En effet, conformément à ce que prévoit la loi (notamment la loi du 4 mars 2002 relative aux droits des malades) et à ce qu’affichent les ambitions (cf. la stratégie nationale de santé défendue par le gouvernement actuel, qui veut faire de la démocratie sanitaire un axe majeur de sa politique), les patients experts devraient voir leur influence sur les décisions de santé publique augmenter. On a récemment vu apparaitre de nouvelles formations diplômantes, comme celle d’éducation thérapeutique créée en 2010 à l’Université Pierre et Marie Curie (UPMC), valorisant encore leur expérience.

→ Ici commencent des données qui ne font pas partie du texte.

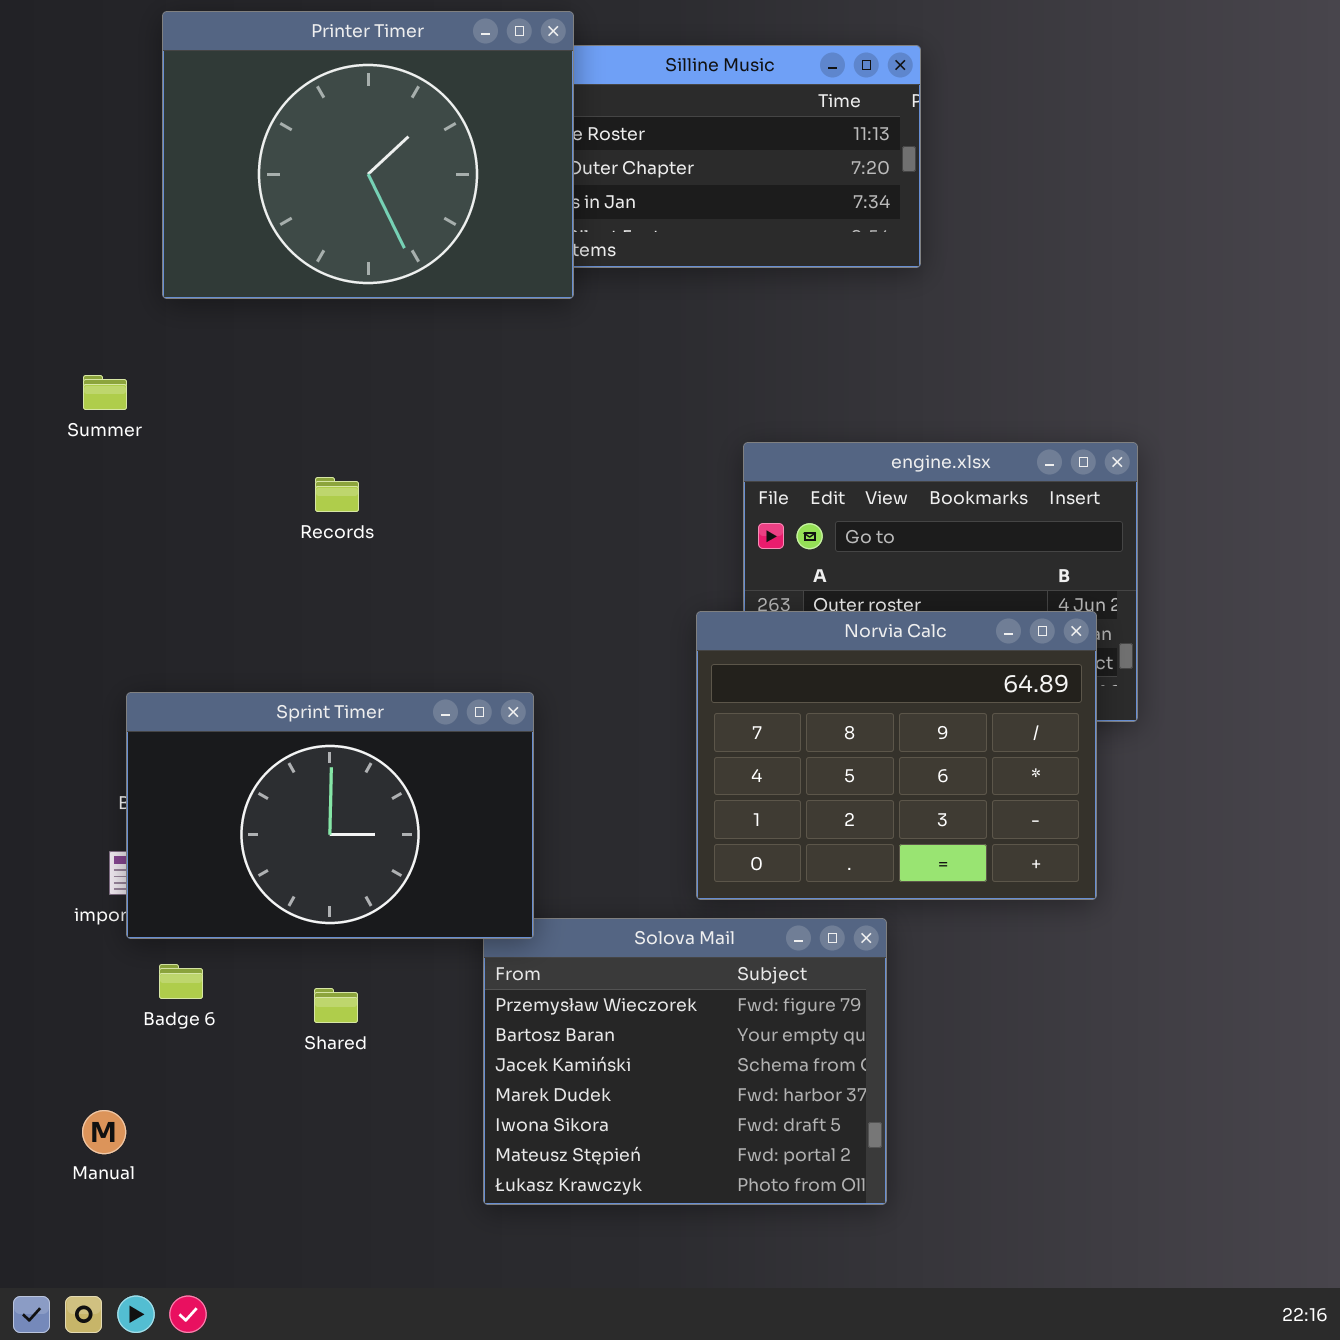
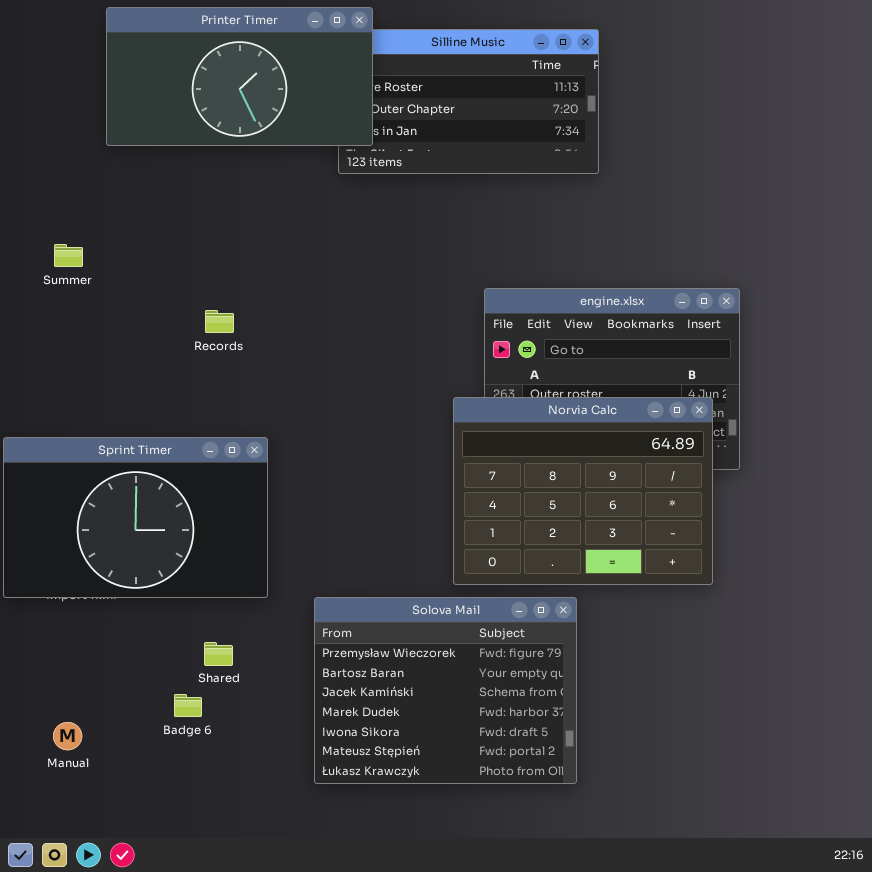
Printer Timer: [162,11,574,299] -> [106,7,373,146], resized
Sprint Timer: [126,692,534,939] -> [3,437,268,598], moved
Badge 6: [159,964,203,999] -> [174,694,202,717], moved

Est-ce à dire qu’un statut juridique de patient expert est d’ores et déjà gravé dans le marbre ? Selon Olivia GROSS-KHALIF, chercheuse à l’Université Paris 13-Bobigny, les conditions d’émergence d’une professionnalisation ne sont pas loin d’être réunies : des savoir-faire propres existent et témoignent d’une vraie valeur ajoutée, de nombreux patients experts sont animés par une éthique d’utilité sociale, et font preuve d’une autonomie croissante. Pour ce qui est de la rémunération, elle pourrait s’inspirer du modèle des pompiers. D’ailleurs, des expérimentations existent déjà : c’est le cas par exemple à l’hôpital de Saint Maurice dans le Val de Marne, qui a recruté et formé deux patients (ayant déjà fait leurs « classes » à l’Université Paris 6) qui bénéficiaient d’un contrat et donc d’une rémunération : « ce patient expert, appelé « médiateur patient » est membre de l’équipe soignante, il participe et anime avec les soignants des ateliers d’éducation thérapeutique. C’est donc un professionnel à part entière, » peut-on lire dans un dossier de recherche réalisé en 2013 à l’EHESP (Ecole des Hautes Etudes en Santé Publique). On peut ainsi imaginer que dans un futur proche, les patients experts interviendront davantage dans l’élaboration des programmes de formation initiale ou continue à destination des (futurs) professionnels de santé.
Des obstacles à lever
Cela dit, certains facteurs font encore obstacle à cette marche vers la professionnalisation, en premier lieu desquels la question de son utilité économique et sociale : pour Hubert JOSEPH-ANTOINE, « le système de santé doit avant tout pouvoir prouver, au niveau économique, qu’il y a de vrais gains à tirer de l’expertise du patient. » De même, pour Nicolas PEJU, il faut développer une vision des coûts qui pourraient faire l’objet d’une économie : « l’enjeu est de réviser le système sans augmenter le coût. Concrètement, il faut identifier et démontrer l’existence de poches où des économies peuvent être faites, et
comment des investissements se traduiraient en économies sur des coûts évitables. Car il y a sans doute des économies à réaliser, notamment sur les coûts liés à la non-observance des traitements, qui concerne la moitié des personnes atteintes de maladies chroniques ! »
A cela vient s’ajouter le flou qui continue d’entourer le champ de compétence et d’intervention des patients experts, leur définition étant toujours en gestation : « Nous pouvons évoquer des freins tels que l’incrédulité quant à l’intérêt d’impliquer des patients, le besoin d’être rassuré sur le fait que les patients ne vont pas empiéter sur les prérogatives des équipes soignantes, et sur le fait que les patients soient bien formés pour ne pas transmettre des informations erronées concernant les traitements notamment, » note Sonia Chirol, Directrice de l’ANDAR (Association nationale de défense contre l’arthrite rhumatoïde).